Art. 115 Financial audit
(Art. 126 paras. 5 and 6 CISA; Art. 137 CISO1)
1The provisions set out for regular audits under the Code of Obligations2 apply mutatis mutandis to financial reports on a financial report.
2The audit company produces short-form reports on a timely basis prior to the publication of the annual reports. They must be signed by the responsible lead auditor and an authorised signatory of the audit company.
3Reports must be provided for each of the collective investment schemes with a sub-fund.
Art. 116 Short-form report
(Art. 126 paras. 5-6 CISA; Art. 24 FINMASA1; Art. 137 CISO2; Arts 9-12 FMAO3)
1The brief report expresses an opinion on the adherence to the statutory, contractual and regulatory provisions for the annual accounts, as well as the provisions laid down in the articles of association, and on the audits of the information required by Article 89 paragraph 1 letters a-h CISA, and additionally in the case of real estate funds on those audits pursuant to Article 90 CISA.
2In relation to a SICAV or SICAF, the short-form report may also include the reports of the statutory audit company pursuant to Article 728 CO.4
3FINMA may declare a standard confirmation of the audit industry organisation to be generally binding.
Art. 117 Repeal of another decree
The FINMA Collective Investment Schemes Ordinance of 21 December 20061 is repealed.
Art. 118 Transitional provisions
1Licensees must submit fund contracts and investment regulations amended to comply with this Ordinance to FINMA for approval by 1 January 2017.
2From 1 January 2016 the fund management company and SICAV must:
- comply with the provisions on collateral management pursuant to Articles 50-55. This also applies to their agents, mutatis mutandis;
- comply with the requirements regarding measuring the risks of derivative financial instruments;
- disclose in their prospectuses the gross overall exposure arising from derivatives and, when applying the relative VaR approach, the benchmark portfolio in accordance with Article 49 paragraph 3.
3Licensees in accordance with Article 13 paragraph 2 letters a, b and f CISA must, from 1 January 2016, comply with the rules on risk management and risk control pursuant to Articles 67-71 as well as the conditions for the use of derivatives set out in Article 71.
4Licensees in accordance with Article 13 paragraph 2 letters a, b, f and h CISA must, from 1 January 2017:
- list the delegated tasks as well as the principles governing the possibility of further delegation in their corresponding organisational documents;
- comply with the requirements of Article 66 paragraph 5 concerning delegation abroad.

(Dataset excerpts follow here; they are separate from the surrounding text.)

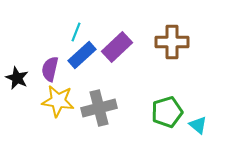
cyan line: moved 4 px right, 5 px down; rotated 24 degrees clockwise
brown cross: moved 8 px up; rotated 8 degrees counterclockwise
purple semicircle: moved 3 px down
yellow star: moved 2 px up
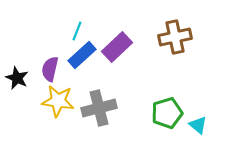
cyan line: moved 1 px right, 1 px up
brown cross: moved 3 px right, 5 px up; rotated 12 degrees counterclockwise
green pentagon: moved 1 px down
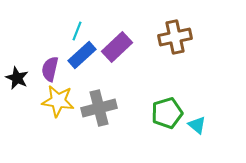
cyan triangle: moved 1 px left
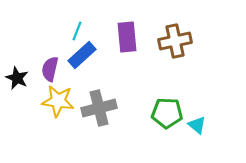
brown cross: moved 4 px down
purple rectangle: moved 10 px right, 10 px up; rotated 52 degrees counterclockwise
green pentagon: rotated 20 degrees clockwise
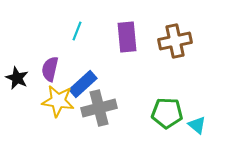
blue rectangle: moved 1 px right, 29 px down
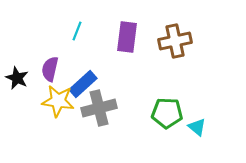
purple rectangle: rotated 12 degrees clockwise
cyan triangle: moved 2 px down
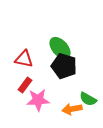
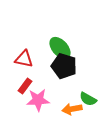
red rectangle: moved 1 px down
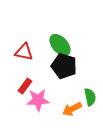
green ellipse: moved 3 px up
red triangle: moved 7 px up
green semicircle: moved 2 px right, 2 px up; rotated 132 degrees counterclockwise
orange arrow: rotated 18 degrees counterclockwise
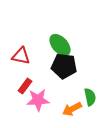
red triangle: moved 3 px left, 4 px down
black pentagon: rotated 10 degrees counterclockwise
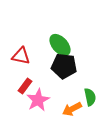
pink star: rotated 25 degrees counterclockwise
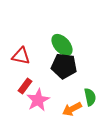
green ellipse: moved 2 px right
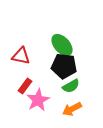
green semicircle: moved 19 px left, 11 px up; rotated 72 degrees clockwise
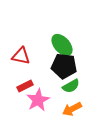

5Custodian banks must, by 1 January 2016, have implemented internal guidelines in accordance with Article 78.
6The provisions on consolidated financial statements and on the information on valuation categories of investments (Art. 84 para. 2) are to be complied with for the first time in the financial year commencing on 1 January 2016 or within a year after this date.
7Buildings under construction must be valued at market value pursuant to Article 86 for the first time one year after this Ordinance enters into force.
8The duties of disclosure in the annual financial statements in accordance with the changes to the rules set out in Annexes 2 and 3 must be complied with for the first time in the financial year beginning after 1 January 2016.
Art. 119 Commencement
This Ordinance comes into force on 1 January 2015.